See, that’s it in a nutshell. Marx and Smith both had useful things to say, but they were early on in the game. Nobody (sane) thinks it begins and ends with either one.
But Marxism and Smithism are religions. Any departure from the dumbed-down digests that people are forced o recite becomes evidence of heresy. The Free Market Fundamentalists are just like creationists: If Darwin got something wrong or didn’t answer every possible question in THe Origin of Species 150 fucking years ago, well that disproves “Darwinism.” Because every religion has to be spelled out in one book and nothing can be added or taken away forever and ever, world without end, amen!
That’s why a Smithist won’t let anybody challenge the laissez-faire, dog-eat-dog, let-them-eat-cake, robber-baron capitalism that they imagine Smith advocated. That would require admitting that things have changed since 230 years ago, and nothing’s changed since 6,000 years ago, when people were riding dinosaurs to work, so there!
Adam Smith’s Invisible Handjob?
That’s why a Smithist won’t let anybody challenge the laissez-faire, dog-eat-dog, let-them-eat-cake, robber-baron capitalism that they imagine Smith advocated. That would require admitting that things have changed since 230 years ago, and nothing’s changed since 6,000 years ago, when people were riding dinosaurs to work, so there!
It would also require them actually reading Adam Smith’s work.
Nice shout out to Chuck D.
Didn’t they already try the same “I’m rubber, you’re glue” bullshit last year with Teh Sarah & Johnny Show?
Of course, now they’ve got Joe The Plumber for a fuckin’ economic advisor, displaying their deep field of talent – so look out, Obama! They’ve got you right where they want you now!
Shorter right-wing: our cause is just & must prevail … if we can just foil Obama’s evil plan to save the economy long enough to rev up The Depression 2: Eclectic Kookookajoo, we’ll prove once & for all that Democrats are failures! We have to destroy America in order to save it from itself – & disagreeing means you hate God!
Uh . . . lessee . . . uh . . . highlight text . . . okay . . . got it . . . now Ctrl-C to copy text . . . okay . . . got it . . . and . . . uh . . . lessee . . . Ctrl-V to paste text . . . uh . . . yeah . . . hey, I did it! Yay me!
>>>How did that work for Ireland? From 1990 to 2000, its per capita real GDP grew 86%. By comparison, the US’s grew just 26% in that period. France’s grew just 12%. In 1980, Ireland’s GDP per capita was just 61% of France’s, but by 1998 it had overtaken France and by 2000 it was 118% of France’s.
You are being lied to: I’m typing this in a public, publicly funded library in the west of Ireland, and I can tell you that this history of Irish economic growth is a lie.

====

- Activity list
a – In the comment thread, by what percentage did Ireland's per capita real GDP grow from 1990 to 2000?
b – Reproduce the comment thread's text starting at "It would also" and ending at "you hate God!".

====

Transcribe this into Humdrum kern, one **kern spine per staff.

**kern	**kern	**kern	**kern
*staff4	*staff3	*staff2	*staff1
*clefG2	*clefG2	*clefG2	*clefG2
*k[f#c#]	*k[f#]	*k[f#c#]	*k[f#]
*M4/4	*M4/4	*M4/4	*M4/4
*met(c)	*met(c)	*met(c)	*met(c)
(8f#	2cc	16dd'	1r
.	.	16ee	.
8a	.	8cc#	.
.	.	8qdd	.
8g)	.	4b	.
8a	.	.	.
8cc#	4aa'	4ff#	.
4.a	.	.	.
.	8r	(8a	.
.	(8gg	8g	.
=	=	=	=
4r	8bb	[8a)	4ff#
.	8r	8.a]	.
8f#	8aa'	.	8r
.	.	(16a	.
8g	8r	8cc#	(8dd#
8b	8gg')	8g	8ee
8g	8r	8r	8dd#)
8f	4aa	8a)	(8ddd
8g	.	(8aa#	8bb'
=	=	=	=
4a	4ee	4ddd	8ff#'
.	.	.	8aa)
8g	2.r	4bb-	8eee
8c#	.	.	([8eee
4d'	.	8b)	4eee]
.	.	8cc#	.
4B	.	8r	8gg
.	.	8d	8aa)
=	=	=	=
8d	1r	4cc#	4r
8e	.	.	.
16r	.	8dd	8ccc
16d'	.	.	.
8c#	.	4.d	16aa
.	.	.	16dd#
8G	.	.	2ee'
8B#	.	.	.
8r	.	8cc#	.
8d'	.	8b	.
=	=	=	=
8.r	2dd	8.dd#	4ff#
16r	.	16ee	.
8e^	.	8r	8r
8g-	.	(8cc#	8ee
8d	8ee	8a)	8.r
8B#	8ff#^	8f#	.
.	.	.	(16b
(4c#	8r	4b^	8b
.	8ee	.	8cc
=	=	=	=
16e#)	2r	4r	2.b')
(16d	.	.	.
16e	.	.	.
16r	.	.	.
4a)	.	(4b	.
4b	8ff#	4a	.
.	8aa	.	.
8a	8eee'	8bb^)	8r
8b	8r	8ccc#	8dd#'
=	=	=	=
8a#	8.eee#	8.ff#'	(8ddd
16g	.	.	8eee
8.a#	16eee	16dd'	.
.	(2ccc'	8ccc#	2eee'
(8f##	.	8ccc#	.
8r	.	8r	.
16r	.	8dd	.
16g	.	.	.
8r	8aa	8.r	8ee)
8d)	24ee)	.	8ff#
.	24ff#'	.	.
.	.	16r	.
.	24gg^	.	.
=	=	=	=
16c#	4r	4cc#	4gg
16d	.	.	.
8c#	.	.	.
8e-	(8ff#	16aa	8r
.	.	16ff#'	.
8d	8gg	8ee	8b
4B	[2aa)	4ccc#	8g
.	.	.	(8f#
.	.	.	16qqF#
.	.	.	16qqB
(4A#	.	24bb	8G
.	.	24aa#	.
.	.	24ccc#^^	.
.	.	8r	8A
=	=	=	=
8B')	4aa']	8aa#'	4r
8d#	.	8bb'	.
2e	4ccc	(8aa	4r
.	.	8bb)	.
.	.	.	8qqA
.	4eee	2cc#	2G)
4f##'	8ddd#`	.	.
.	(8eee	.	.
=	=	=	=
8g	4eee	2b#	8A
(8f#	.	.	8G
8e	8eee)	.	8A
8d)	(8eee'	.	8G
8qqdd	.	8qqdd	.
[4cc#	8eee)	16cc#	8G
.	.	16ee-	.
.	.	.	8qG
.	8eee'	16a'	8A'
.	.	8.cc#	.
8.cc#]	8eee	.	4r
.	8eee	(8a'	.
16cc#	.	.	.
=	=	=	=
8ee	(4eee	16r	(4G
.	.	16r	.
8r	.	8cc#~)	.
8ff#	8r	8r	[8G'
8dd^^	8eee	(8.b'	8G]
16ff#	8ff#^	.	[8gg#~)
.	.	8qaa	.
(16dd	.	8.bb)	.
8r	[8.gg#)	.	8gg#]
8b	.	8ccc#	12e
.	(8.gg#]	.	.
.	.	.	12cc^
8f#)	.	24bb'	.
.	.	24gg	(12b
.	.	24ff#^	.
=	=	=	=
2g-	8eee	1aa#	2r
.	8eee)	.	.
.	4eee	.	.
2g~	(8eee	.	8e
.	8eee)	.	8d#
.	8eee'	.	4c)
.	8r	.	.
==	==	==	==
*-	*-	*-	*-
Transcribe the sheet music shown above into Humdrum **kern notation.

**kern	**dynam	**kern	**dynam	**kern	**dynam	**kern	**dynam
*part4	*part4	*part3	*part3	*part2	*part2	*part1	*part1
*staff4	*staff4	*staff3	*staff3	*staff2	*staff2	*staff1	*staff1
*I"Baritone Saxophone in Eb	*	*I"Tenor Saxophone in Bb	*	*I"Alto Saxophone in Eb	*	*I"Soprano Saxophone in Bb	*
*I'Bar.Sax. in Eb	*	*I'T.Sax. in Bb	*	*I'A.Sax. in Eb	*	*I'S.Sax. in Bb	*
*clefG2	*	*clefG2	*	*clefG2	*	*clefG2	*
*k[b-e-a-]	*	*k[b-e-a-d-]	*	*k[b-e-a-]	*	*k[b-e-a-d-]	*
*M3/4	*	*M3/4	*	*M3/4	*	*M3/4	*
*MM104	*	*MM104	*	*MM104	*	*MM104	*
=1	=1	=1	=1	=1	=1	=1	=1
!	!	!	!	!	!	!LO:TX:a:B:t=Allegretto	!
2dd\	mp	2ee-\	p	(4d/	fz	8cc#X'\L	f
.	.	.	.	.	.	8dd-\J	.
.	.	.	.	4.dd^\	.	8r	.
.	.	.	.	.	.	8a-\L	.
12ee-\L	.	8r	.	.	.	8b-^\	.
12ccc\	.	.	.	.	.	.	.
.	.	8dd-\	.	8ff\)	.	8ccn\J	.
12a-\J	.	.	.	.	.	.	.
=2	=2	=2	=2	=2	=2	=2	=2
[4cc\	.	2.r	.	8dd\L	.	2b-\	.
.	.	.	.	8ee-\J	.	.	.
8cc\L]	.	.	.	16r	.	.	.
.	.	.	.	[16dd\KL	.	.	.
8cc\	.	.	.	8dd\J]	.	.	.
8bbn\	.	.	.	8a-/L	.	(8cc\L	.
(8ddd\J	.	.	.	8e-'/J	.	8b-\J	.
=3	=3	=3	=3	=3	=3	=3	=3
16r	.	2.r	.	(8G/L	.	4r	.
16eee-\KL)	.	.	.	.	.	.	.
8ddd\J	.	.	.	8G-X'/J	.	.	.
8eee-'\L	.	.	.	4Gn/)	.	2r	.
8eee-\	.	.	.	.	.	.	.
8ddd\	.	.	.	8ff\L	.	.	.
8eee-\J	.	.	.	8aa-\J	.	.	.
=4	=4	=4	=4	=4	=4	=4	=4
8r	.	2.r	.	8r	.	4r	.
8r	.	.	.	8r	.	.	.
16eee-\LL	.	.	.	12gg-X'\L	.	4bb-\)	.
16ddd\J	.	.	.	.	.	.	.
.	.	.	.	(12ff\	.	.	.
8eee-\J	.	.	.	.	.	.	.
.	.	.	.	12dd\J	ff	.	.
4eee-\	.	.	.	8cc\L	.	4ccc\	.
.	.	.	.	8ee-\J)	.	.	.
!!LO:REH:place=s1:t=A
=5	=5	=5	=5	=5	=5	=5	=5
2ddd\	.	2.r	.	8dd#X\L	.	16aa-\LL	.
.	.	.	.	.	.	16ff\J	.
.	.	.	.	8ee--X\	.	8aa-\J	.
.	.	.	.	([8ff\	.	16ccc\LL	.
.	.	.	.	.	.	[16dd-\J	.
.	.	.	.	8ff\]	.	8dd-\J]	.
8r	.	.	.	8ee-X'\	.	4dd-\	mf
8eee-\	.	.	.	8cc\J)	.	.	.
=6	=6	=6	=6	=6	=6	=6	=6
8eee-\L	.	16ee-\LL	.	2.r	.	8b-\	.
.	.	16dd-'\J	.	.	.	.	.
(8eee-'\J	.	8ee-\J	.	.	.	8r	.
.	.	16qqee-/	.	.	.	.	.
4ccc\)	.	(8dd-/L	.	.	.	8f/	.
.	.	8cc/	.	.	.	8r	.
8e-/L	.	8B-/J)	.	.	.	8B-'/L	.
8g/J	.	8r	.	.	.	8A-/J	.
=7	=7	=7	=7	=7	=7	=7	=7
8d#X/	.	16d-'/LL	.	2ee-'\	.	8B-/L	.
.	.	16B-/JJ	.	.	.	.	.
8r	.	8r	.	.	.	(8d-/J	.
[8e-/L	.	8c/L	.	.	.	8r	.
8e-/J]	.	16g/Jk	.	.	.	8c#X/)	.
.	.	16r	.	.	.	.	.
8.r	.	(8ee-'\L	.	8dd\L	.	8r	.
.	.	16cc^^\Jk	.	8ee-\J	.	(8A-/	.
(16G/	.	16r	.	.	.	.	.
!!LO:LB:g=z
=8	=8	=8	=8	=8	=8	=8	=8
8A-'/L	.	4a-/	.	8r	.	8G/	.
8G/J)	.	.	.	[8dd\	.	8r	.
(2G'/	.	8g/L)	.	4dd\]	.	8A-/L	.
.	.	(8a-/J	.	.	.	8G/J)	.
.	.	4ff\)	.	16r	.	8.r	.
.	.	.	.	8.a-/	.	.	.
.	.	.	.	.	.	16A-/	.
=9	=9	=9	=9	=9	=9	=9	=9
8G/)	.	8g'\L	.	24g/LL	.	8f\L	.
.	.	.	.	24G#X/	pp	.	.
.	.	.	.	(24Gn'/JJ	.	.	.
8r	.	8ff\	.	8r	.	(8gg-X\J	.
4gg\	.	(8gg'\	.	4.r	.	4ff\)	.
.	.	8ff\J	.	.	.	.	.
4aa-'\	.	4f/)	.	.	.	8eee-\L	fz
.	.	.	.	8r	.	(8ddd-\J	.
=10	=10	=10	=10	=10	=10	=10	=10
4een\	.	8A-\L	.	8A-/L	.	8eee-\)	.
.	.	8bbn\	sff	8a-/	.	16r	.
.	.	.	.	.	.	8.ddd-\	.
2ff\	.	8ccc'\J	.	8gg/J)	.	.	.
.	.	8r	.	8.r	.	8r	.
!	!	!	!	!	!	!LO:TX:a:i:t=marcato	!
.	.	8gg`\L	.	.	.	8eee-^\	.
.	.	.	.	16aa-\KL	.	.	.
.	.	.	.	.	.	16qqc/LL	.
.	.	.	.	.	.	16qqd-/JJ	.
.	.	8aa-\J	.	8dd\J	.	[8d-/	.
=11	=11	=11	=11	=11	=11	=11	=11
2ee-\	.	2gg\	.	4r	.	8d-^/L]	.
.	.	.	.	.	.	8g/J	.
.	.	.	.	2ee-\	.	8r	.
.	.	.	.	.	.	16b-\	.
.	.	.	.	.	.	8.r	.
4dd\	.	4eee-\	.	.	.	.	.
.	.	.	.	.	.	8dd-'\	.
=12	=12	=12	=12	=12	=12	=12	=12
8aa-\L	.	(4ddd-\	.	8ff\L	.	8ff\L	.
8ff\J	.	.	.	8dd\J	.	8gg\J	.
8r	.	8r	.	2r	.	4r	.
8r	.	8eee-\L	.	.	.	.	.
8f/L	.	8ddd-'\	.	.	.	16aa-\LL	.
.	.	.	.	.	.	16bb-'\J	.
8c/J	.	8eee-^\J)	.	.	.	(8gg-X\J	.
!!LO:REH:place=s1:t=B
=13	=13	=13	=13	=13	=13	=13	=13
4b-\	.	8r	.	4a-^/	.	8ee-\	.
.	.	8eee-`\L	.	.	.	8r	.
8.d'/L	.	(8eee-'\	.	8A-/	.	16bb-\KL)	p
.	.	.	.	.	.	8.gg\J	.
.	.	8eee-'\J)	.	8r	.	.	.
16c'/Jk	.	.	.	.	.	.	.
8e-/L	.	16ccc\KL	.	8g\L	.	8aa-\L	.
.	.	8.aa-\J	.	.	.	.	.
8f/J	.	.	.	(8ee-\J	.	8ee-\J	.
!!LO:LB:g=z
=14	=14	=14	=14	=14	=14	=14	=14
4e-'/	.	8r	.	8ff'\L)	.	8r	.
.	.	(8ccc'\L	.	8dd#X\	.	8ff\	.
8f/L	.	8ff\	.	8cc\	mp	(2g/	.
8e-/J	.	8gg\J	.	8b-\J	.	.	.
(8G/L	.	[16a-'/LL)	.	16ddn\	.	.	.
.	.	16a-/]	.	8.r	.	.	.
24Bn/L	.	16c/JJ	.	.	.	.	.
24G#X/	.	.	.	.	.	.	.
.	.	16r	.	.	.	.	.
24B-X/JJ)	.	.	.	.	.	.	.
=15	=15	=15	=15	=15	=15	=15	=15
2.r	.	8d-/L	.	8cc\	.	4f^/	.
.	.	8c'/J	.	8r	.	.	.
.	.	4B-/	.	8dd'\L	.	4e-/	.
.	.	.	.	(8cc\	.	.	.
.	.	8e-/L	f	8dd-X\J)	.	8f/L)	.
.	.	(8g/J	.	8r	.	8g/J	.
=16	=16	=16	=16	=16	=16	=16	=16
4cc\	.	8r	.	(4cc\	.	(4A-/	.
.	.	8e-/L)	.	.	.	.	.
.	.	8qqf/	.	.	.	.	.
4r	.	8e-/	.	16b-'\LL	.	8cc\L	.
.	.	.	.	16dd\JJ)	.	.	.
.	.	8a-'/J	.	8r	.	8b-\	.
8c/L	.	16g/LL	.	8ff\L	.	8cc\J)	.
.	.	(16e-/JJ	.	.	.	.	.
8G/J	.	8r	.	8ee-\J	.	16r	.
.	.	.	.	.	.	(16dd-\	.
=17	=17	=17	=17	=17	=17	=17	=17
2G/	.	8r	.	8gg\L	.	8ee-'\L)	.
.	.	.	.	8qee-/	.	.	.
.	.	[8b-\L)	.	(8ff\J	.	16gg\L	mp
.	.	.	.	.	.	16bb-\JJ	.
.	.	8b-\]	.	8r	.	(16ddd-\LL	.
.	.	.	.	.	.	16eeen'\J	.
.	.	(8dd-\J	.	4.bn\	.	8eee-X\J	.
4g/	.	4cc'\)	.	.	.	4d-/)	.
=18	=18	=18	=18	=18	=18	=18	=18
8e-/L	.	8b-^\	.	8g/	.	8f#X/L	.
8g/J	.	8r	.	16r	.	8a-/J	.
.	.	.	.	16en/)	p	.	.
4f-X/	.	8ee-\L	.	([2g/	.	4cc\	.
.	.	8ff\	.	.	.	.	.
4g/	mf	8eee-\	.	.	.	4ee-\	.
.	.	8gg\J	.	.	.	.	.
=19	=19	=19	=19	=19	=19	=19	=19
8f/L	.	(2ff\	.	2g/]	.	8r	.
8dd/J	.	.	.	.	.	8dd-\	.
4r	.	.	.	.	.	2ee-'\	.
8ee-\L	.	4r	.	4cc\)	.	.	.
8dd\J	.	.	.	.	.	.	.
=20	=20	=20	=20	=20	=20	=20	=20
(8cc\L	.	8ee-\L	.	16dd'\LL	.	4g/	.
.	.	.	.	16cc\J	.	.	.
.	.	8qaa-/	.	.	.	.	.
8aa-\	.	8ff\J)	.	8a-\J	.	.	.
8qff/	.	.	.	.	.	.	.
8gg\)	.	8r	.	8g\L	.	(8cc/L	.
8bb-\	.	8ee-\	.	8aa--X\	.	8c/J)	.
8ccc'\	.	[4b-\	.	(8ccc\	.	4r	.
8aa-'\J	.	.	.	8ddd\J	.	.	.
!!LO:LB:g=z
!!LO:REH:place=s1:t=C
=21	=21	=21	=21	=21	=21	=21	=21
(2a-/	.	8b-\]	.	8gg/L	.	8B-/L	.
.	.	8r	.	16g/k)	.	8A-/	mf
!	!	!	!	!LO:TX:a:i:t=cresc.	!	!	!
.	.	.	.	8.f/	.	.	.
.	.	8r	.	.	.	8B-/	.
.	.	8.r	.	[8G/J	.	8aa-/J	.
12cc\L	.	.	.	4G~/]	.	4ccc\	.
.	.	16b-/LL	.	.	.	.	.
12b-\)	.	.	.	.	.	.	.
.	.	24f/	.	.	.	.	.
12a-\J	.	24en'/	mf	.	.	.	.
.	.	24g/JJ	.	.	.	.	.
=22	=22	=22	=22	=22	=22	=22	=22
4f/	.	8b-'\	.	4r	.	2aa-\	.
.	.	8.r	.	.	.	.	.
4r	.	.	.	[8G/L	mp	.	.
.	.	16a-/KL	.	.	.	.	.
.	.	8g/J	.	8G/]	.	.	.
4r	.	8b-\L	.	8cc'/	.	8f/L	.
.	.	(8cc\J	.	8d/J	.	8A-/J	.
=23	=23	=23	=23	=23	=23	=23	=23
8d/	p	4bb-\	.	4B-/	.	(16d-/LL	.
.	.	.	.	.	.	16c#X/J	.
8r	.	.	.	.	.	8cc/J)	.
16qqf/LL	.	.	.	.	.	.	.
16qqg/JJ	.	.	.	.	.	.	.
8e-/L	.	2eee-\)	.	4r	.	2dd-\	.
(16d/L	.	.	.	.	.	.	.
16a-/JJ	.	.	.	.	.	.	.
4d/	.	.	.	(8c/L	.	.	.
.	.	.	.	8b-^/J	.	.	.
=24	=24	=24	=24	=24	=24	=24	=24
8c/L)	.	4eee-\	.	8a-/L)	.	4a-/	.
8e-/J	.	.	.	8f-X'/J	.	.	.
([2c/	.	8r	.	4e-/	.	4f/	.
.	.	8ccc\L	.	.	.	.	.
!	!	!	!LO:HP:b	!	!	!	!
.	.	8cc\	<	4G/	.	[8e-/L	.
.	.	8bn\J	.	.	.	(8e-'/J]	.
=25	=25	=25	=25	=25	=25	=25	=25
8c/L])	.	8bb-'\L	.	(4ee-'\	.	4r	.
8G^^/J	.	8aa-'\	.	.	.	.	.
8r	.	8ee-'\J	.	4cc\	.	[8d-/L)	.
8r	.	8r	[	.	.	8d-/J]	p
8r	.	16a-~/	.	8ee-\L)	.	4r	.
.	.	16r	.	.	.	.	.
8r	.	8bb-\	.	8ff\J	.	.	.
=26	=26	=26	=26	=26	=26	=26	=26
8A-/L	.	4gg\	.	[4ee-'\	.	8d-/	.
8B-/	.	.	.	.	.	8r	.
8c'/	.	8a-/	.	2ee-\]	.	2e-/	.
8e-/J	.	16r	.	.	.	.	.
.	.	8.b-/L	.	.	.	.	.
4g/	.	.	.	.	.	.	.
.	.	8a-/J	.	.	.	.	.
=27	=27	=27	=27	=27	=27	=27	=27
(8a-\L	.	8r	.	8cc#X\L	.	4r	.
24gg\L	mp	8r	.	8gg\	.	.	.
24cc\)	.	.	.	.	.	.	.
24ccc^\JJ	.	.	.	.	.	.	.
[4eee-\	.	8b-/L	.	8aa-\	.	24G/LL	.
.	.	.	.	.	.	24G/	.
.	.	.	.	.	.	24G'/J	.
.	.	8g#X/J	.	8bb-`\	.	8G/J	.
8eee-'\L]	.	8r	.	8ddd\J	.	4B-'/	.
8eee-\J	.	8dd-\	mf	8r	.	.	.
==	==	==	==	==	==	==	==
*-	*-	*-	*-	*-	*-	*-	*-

====

- Answers to the exercises
a – 86%

b –
It would also require them actually reading Adam Smith’s work.
Nice shout out to Chuck D.
Didn’t they already try the same “I’m rubber, you’re glue” bullshit last year with Teh Sarah & Johnny Show?
Of course, now they’ve got Joe The Plumber for a fuckin’ economic advisor, displaying their deep field of talent – so look out, Obama! They’ve got you right where they want you now!
Shorter right-wing: our cause is just & must prevail … if we can just foil Obama’s evil plan to save the economy long enough to rev up The Depression 2: Eclectic Kookookajoo, we’ll prove once & for all that Democrats are failures! We have to destroy America in order to save it from itself – & disagreeing means you hate God!